## TASK BRIEF
Can you write out the listing below again, replacing "pose line" with "pose entry" and changing nothing else? Leave the pictures out of your answer.

## COLLECTED DATA
* * *

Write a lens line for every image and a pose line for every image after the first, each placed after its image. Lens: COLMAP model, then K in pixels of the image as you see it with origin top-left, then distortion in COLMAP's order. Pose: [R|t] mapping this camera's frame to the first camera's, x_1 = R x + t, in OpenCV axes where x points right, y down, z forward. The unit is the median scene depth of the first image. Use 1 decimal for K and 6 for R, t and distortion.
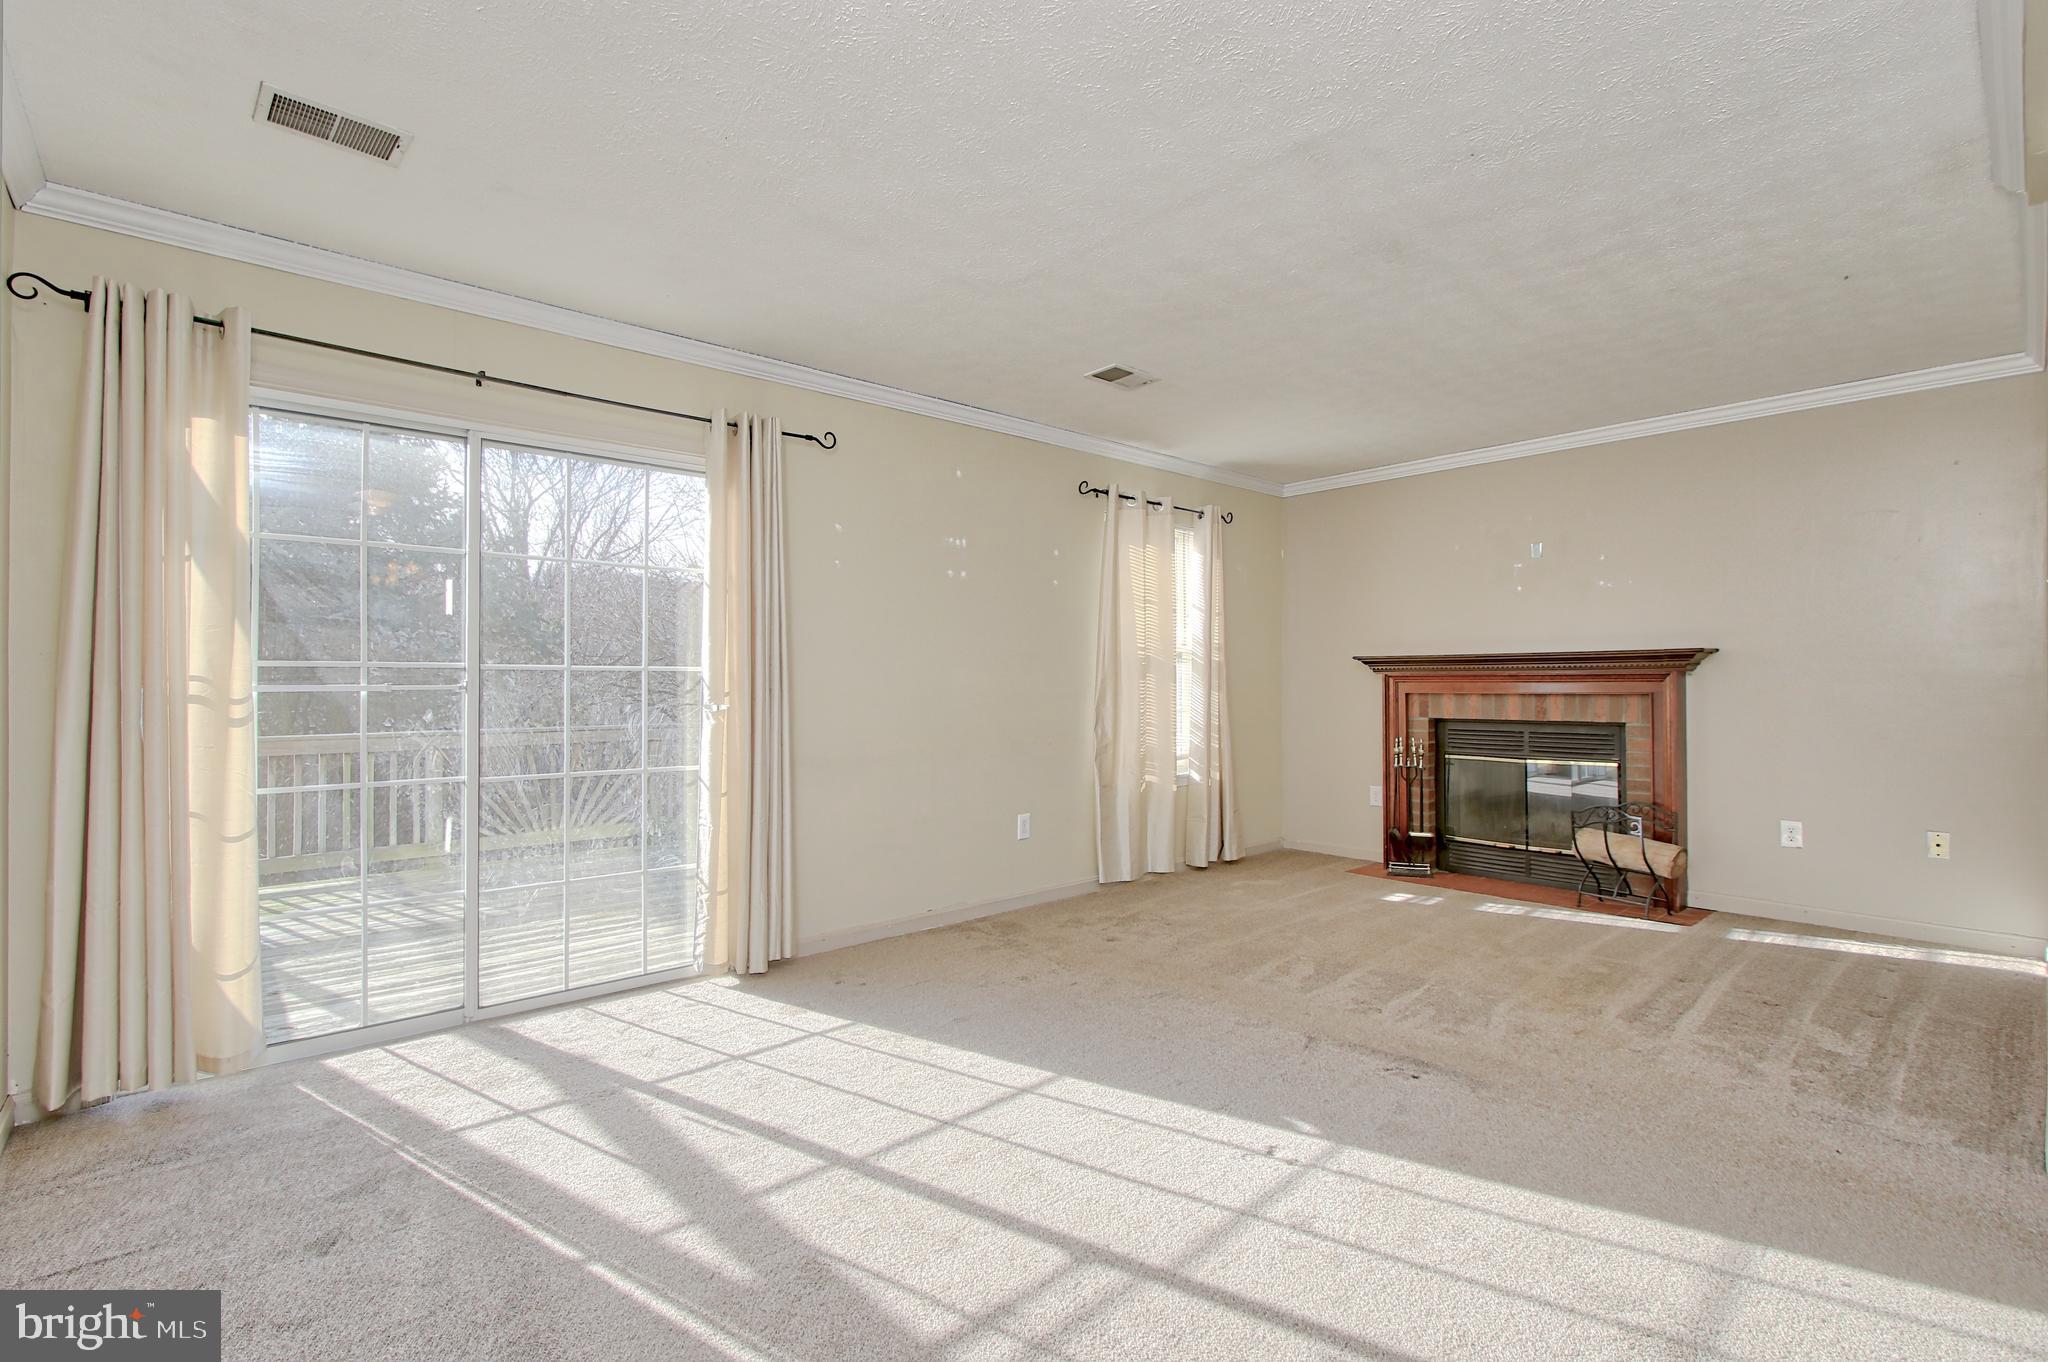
lens RADIAL K [[956.8, 0, 979.9], [0, 956.8, 667.2], [0, 0, 1]] dist [-0.005757, -0.001003]
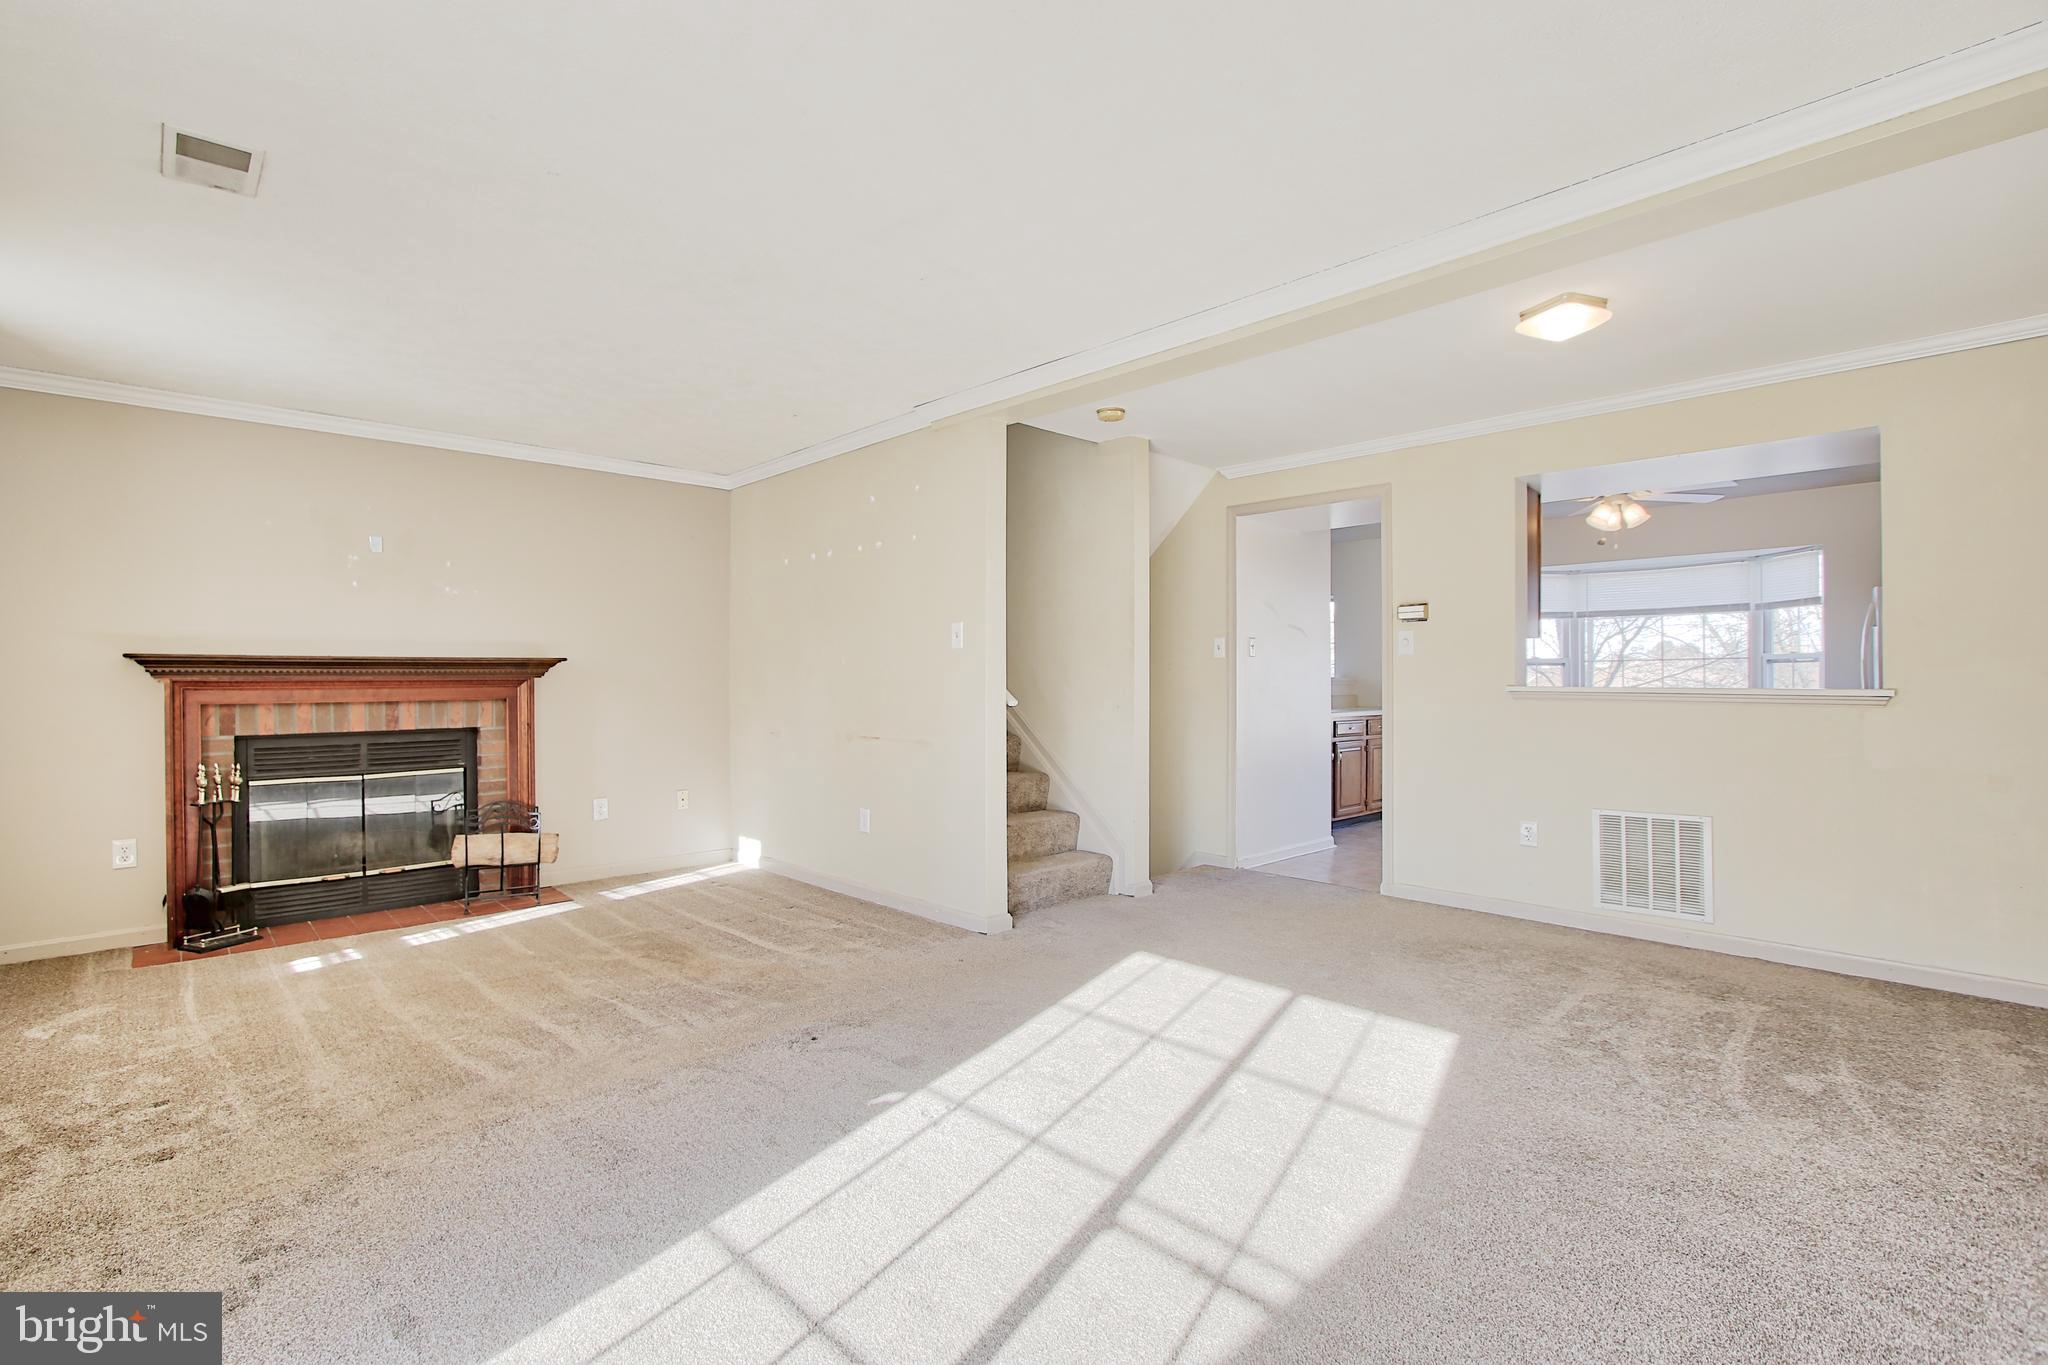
lens RADIAL K [[956.8, 0, 1019.9], [0, 956.8, 681.2], [0, 0, 1]] dist [-0.005757, -0.001003]
pose [[-0.057220, 0.000274, 0.998362, -0.393075], [-0.010259, 0.999947, -0.000863, 0.003223], [-0.998309, -0.010292, -0.057214, 0.477644]]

* * *

## TASK OUTPUT
Write a lens line for every image and a pose entry for every image after the first, each placed after its image. Lens: COLMAP model, then K in pixels of the image as you see it with origin top-left, then distortion in COLMAP's order. Pose: [R|t] mapping this camera's frame to the first camera's, x_1 = R x + t, in OpenCV axes where x points right, y down, z forward. The unit is the median scene depth of the first image. Use 1 decimal for K and 6 for R, t and distortion.
lens RADIAL K [[956.8, 0, 979.9], [0, 956.8, 667.2], [0, 0, 1]] dist [-0.005757, -0.001003]
lens RADIAL K [[956.8, 0, 1019.9], [0, 956.8, 681.2], [0, 0, 1]] dist [-0.005757, -0.001003]
pose [[-0.057220, 0.000274, 0.998362, -0.393075], [-0.010259, 0.999947, -0.000863, 0.003223], [-0.998309, -0.010292, -0.057214, 0.477644]]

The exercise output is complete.